O Lula está indo para seu quarto mandato, é conhecido e tem funcionado. E a alternativa de Flávio Bolsonaro, se vencer, deve ter a equipe econômica parecida do que era da gestão de Jair Bolsonaro. “São dois cenários relativamente conhecidos e testados de forma que os fatores econômicos parecem preponderar no apetite do investidor global mais favorável ao Brasil”, apontou o economista.
Paulo Gama, Analista Político da XP Investimentos, projeta uma eleição apertada com uma diferença muito pequena. “Será difícil ver uma ou outra candidatura abrindo muito a frente de vantagem sobre a outra nesse período, e a gente imagina que caminha assim até outubro”, disse.
A primeira variável a ser observada é o desempenho de Flávio Bolsonaro, que se anunciou candidato em dezembro do ano passado com o endosso de seu pai, Jair Bolsonaro. “Desde então ele performa muito bem nas pesquisas. Reduz a rejeição dele. Lembro quando a gente perfilava e via as pesquisas entre todos os candidatos possíveis para a principal candidatura de oposição”, comentou Gama.
Flávio Bolsonaro faz um movimento para se apresentar como uma candidatura mais moderada, como uma candidatura mais ao centro, tentando evitar capturar a rejeição que o pai dele teve em 2022, e acabou dando a vitória ao Lula, diz o analista da XP Investimentos.
Ainda deve ser observado o desempenho e a avaliação do governo Lula. “De alguma maneira, o arrefecimento da inflação de alimentos o ajuda nesse período, e ele engata uma campanha que o PT coloca em concurso, que é a campanha de taxação sobre Bilionários, Bancos e Bets.

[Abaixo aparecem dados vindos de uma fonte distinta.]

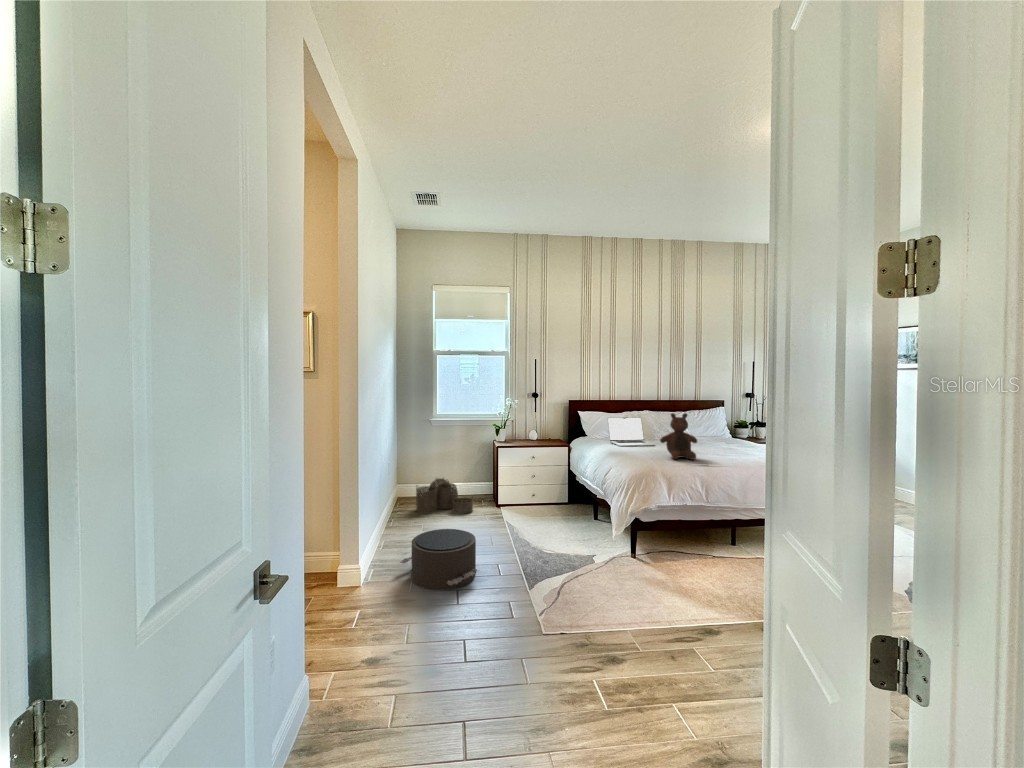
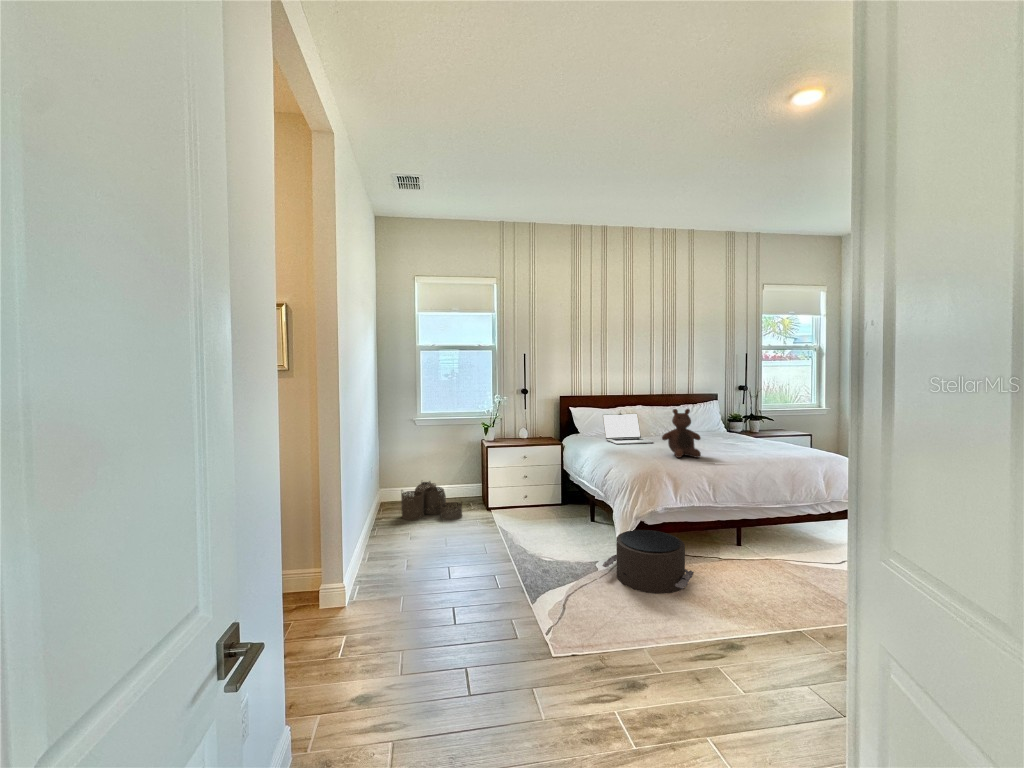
pouf: present [400,529,478,590] -> present [603,530,694,594]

Isso dá um fôlego ali na aprovação do Lula, ela sai daqueles 25%, mais ou menos, e chega perto dos 35%, no final do ano passado”, disse o analista da XP.
Quando a temática da segurança pública entra em jogo, mais do que já estava por conta da operação que acontece no Rio de Janeiro, essa popularidade fica estagnada, e o governo diz: “a gente vai começar a entrar em 2026 com essa série de programas, isenção do imposto de renda, ampliação da gratuidade na tarifa de energia elétrica e tudo mais”. E eles imaginavam que essa popularidade voltaria a crescer nesse primeiro trimestre. Isso não aconteceu e a popularidade deles continuou no mesmo nível.
Crescimento das despesas
O cenário eleitoral acaba perdendo força como fator de risco porque os dois principais candidatos são conhecidos dos investidores e ambos terão de enfrentar o mesmo problema em 2027 que é o problema do crescimento das despesas. “A discussão sobre crescimento de despesas é inescapável, independentemente de quem estiver sentado ali na cadeira”, disse Paulo Gama.
Na visão de Caio Megale, o ano de 2027 deve ser marcado por um ajuste fiscal com impacto negativo sobre o crescimento econômico. “No ano que vem a economia deve esfriar em razão de um ajuste fiscal que precisará ser feito”.
Neste cenário, o economista aponta que o Banco Central deve manter os juros básicos em patamares altos, em torno de 13,5% a 14% no curto prazo. Com a previsão de um ajuste fiscal para o próximo ano e a redução da pressão inflacionária, poderá ocorrer um ciclo de corte nos juros mais forte a partir do segundo semestre de 2026 ou, mais provavelmente, em 2027.